Echo Yinghui He - Maxim Group LLC, Research Division
The main question I want to ask is the market consolidation or the computation like last year, and the -- some of the major pork producers, they had some quality issues. I just want to know what's the situation of pork quality right now and whether that competition is still caused by these quality concerns. And also, what are the major producers' market share right now? And then why they are so aggressive, want to expand their market? And do they also -- I mean, we're -- do they have any problem on keeping margins or utilize their facilities? [Chinese]
Echo Yinghui He - Maxim Group LLC, Research Division
[Chinese] Another question, okay, my second question is I just want to know the -- what are the major policy benefits and like tax benefit or subsidiary or subsidies the company currently is receiving from local government or provincial or national government? [Chinese]

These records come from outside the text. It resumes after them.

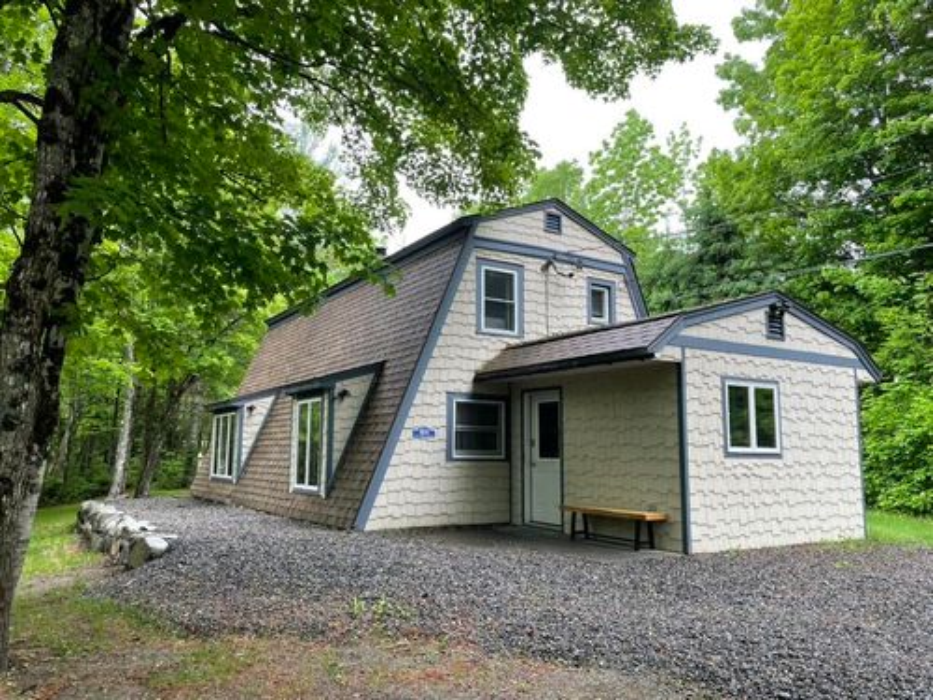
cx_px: 466
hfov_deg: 67.3
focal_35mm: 26
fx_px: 701
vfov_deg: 53.1
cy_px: 350
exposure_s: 1/121
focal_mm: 4.2
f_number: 1.6
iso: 40
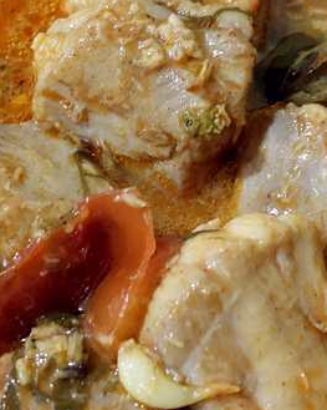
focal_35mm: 73
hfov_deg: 21.0
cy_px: 188
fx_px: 884
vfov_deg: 26.1
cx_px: 138
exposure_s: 1/33
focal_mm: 5.23
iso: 500
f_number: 1.8
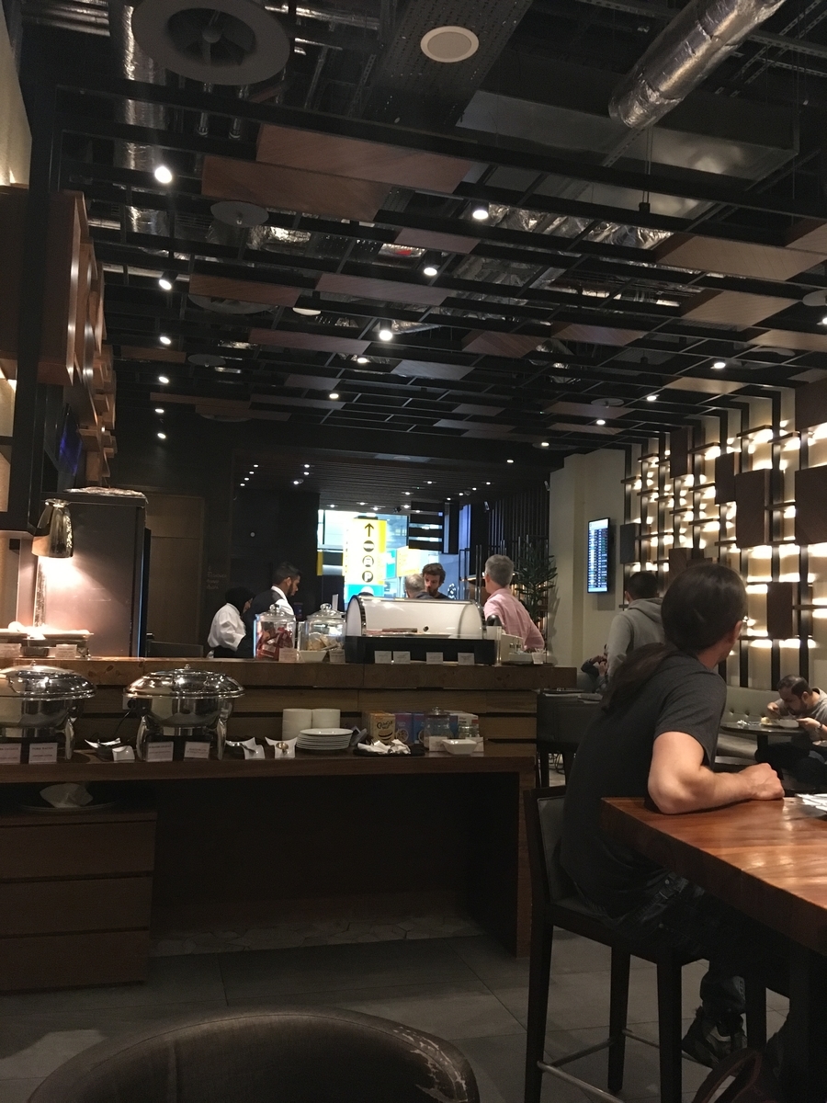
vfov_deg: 61.7
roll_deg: -1.3
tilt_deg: +3.3
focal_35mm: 29
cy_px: 552
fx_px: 924
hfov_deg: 48.2
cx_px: 414
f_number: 2.2
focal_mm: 4.15
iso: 250
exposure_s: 1/17
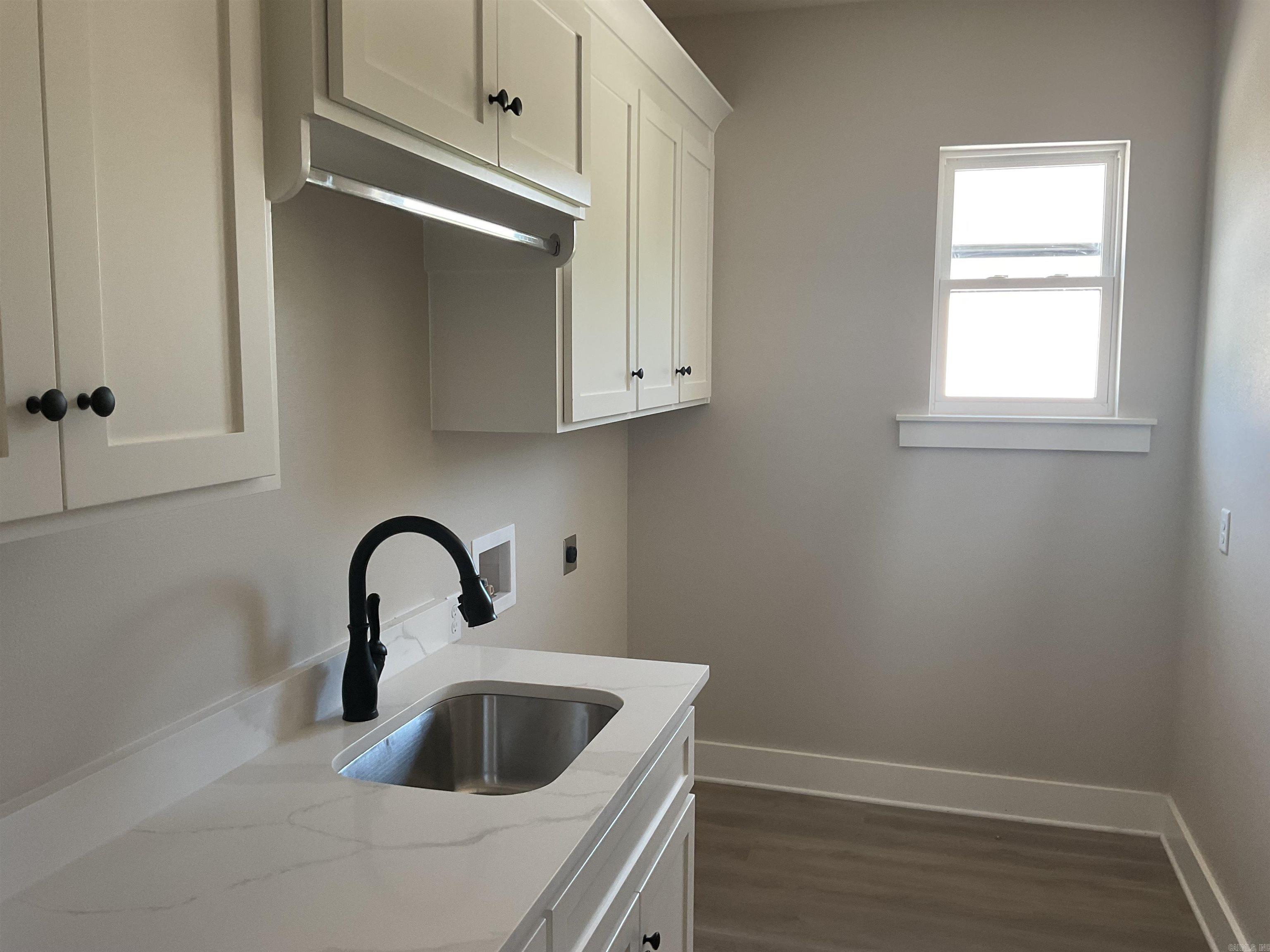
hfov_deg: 61.7
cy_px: 476
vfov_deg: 48.2
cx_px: 635
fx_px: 1064
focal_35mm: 29
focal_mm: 3
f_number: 1.8
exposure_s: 1/60
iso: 50
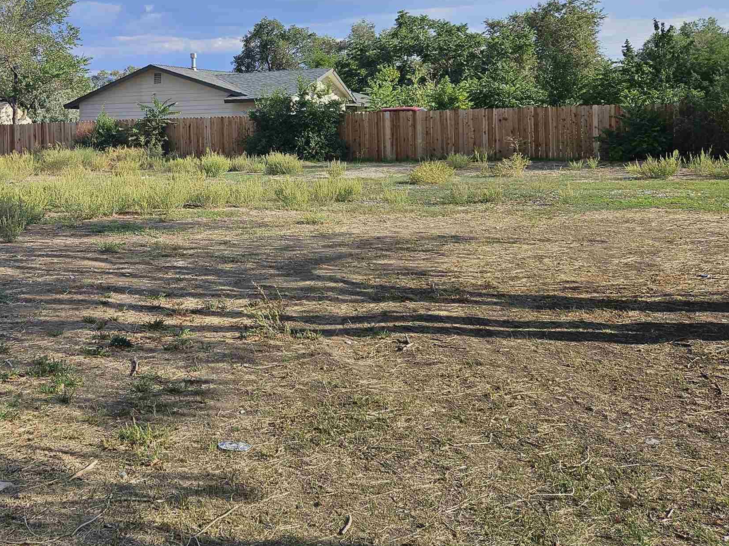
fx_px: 905
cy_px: 118
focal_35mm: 43
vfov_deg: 32.8
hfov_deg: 42.2
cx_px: 162
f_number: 1.8
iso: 25
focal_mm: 5.4
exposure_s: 1/2265
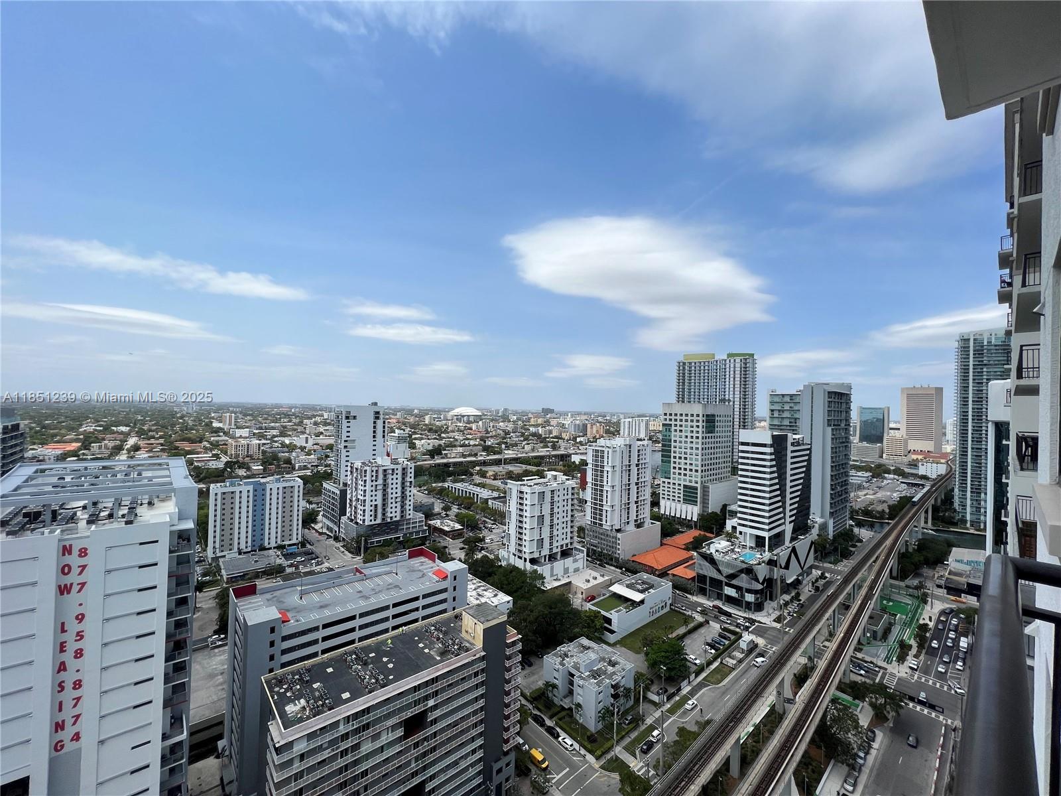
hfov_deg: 106.2
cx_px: 530
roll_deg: -1.9
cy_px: 398
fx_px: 398
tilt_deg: +1.4
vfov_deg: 89.9
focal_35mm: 13
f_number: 1.8
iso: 32
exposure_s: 1/3040
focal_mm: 1.57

I'll talk the translation for Mr. Ben's answers to Echo's 2 questions. First, rather food safety issues. Yes, last year, there were several food safety issues, and they -- all of them had negative impact on these companies who had these issues. Some of them are our competitors in the pork industry. Zhongpin, we had no such things happened to the company, that these are due to our given invest on the food safety and quality controls and assurance for these programs we have. And these food safety issues definitely have impact on the market share from these companies, but this impact depends around the size of these food safety issues, the media reports and the coming supervisions on these issues. And there were several big things happened, such as the H7N9, these bird flus, the lamb and the hogs in the rivers. They all had impact on different company in different regions . And with those [ph] and also, we're seeing that for the food safety issues, this has only happened in this certain stage in China because the economic develop in China. We will keep -- invest on for safety, quality control and assurance programs. And we believe that to maintain high-quality products can gain company more consumers and more market share. And for the second question, Echo asked about the government subsidies to the company. And again, as we discussed before, all of agriculture processing companies such as Zhongpin, we can enjoy these government subsidies and tax benefits. For instance, we enjoy tax holidays for our chilled and frozen pork products. And in the first quarter, we have received about USD 700,000 as government subsidies from -- for different projects. That's our brief translation for Mr. Ben's answers.
Gerald, since no other questions, I think we can come into the closing remarks. Gerald?
Now we have come to the end of the Q&A session. Thank you and also, thank you for your interest and your investment in Zhongpin. Like I promised, with some good strength [ph] , we expect have to deliver attractive returns to you. Until we meet again, wish you good health, safety and happiness. Thank you. Goodbye for now. Thank you. Thank you, everyone. Thank you, Gerald. Bye-bye.
Thank you, ladies and gentlemen. This concludes the call. Thank you all for attending.